TEXTO PRESENTADO:
◇ ◇ ◇

Por Marcela Pérez Silva, embajadora de Nicaragua en el Perú
Corre el año de 1895 y "justo el 18 del mes de mayo" comienza la vida en Niquinohomo, el Valle de los Guerreros, cuando de la Margarita Calderón nace este cipote, que habrá de llamarse Augusto y también Nicolás (que nunca César) que por un rato Calderón y, para siempre, Sandino. Al día siguiente, como aceptando el relevo, en la isla de Cuba, en Boca de Dos Ríos, peleando cae José Martí. Peleando, como había vivido: por tener patria, por hacerla nacer, por inventarla, por redimirla.
Augusto y José: valientes, masones, patriotas hasta la médula de los huesos, lo que la biología no les dio en estatura, se los dio la historia. Obligados ambos, al destierro: este, por defender a su madre; aquel, a su tierra esclava: desde lejos la descubrieron mayor. La patria no acababa en el límite de sus comarcas, era toda la América mestiza: Nuestra América. Y se hallaba amenazada por el norte voraz. Y en defenderla se les iría la vida: las breves e intensas vidas que les tocó vivir. Los dos morirían de bala, de amor. Su tierra entera, entonces, habría de volverse para ellos, sábana de hilo, colchón de plumas, flor y mortaja, bandera. Sandino y Martí serán para siempre, el balazo en el pecho de la patria, su conciencia luminosa, su identidad de nación.

◇ ◇ ◇

MATERIAL PROPORCIONADO:

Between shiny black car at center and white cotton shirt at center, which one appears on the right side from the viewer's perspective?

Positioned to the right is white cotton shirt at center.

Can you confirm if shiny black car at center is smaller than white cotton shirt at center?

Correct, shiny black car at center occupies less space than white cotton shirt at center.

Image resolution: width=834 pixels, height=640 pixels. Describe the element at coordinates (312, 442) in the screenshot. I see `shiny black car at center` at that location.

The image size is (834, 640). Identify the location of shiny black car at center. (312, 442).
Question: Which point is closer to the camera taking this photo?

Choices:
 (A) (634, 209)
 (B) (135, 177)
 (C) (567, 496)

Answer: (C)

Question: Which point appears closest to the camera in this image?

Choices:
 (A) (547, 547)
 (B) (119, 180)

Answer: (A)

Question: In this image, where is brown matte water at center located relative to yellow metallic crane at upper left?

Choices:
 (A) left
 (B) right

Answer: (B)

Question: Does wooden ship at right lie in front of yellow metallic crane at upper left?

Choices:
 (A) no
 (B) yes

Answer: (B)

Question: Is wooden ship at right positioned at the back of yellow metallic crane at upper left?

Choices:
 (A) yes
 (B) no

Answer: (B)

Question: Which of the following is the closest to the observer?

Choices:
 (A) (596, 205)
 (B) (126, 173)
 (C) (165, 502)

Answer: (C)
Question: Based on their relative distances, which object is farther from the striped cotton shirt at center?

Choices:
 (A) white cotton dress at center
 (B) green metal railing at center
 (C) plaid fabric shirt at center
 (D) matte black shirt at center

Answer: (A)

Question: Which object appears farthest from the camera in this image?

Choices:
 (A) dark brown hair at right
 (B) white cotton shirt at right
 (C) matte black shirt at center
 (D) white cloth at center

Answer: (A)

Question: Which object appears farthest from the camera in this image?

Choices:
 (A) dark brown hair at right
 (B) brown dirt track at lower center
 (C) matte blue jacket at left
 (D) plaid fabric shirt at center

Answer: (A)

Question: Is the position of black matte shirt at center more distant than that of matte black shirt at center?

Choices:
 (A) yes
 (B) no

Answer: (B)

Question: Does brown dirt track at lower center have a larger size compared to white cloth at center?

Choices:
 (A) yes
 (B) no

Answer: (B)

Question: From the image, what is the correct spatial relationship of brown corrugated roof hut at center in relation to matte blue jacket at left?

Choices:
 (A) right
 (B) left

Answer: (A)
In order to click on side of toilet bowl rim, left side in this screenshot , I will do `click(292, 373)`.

◇ ◇ ◇

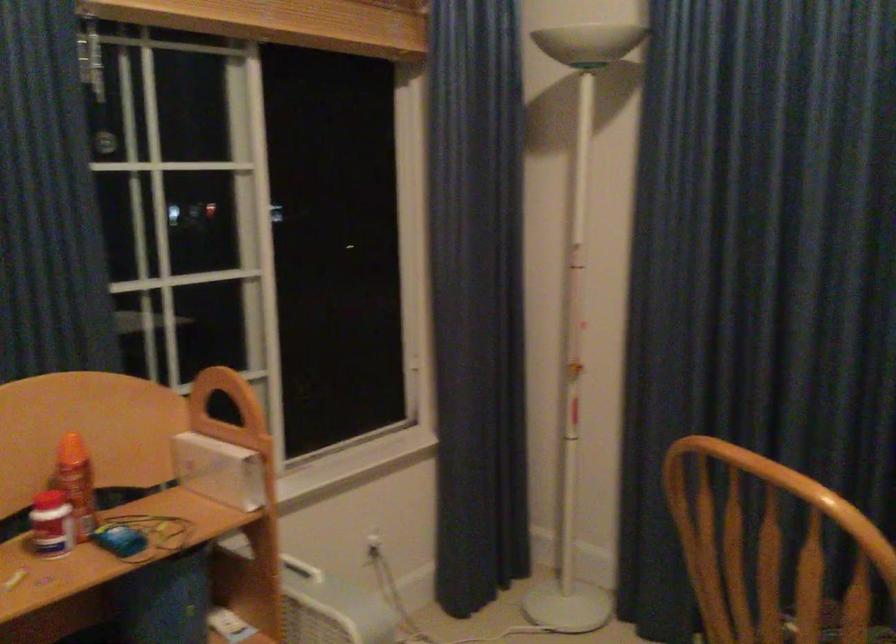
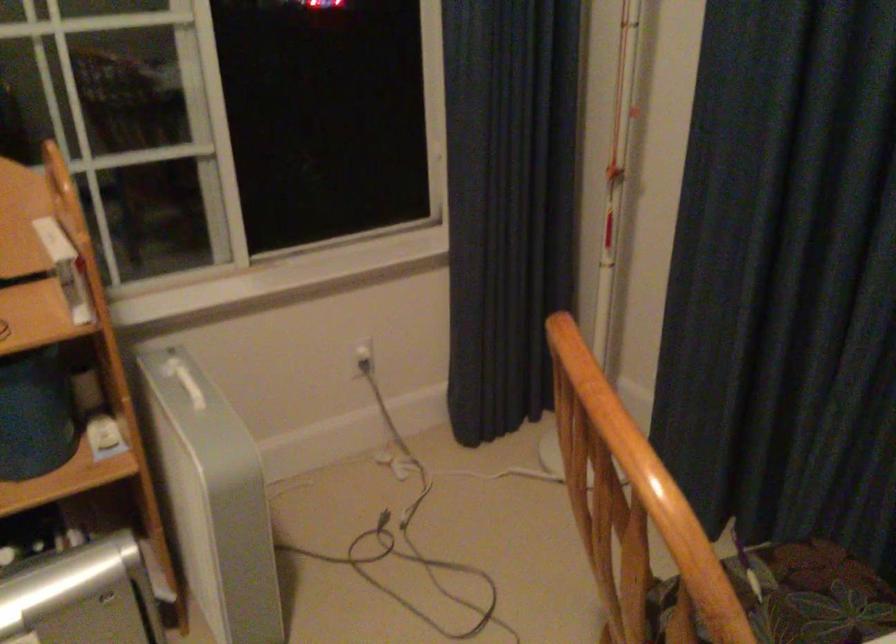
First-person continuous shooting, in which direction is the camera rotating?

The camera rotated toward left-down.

◇ ◇ ◇

INSTRUCCIONES:
Según el texto sobre Sandino y Martí, ¿en qué lugar cayó José Martí peleando? Los ítems no tienen relación con el texto.

SOLUCIÓN:
En Boca de Dos Ríos, en la isla de Cuba.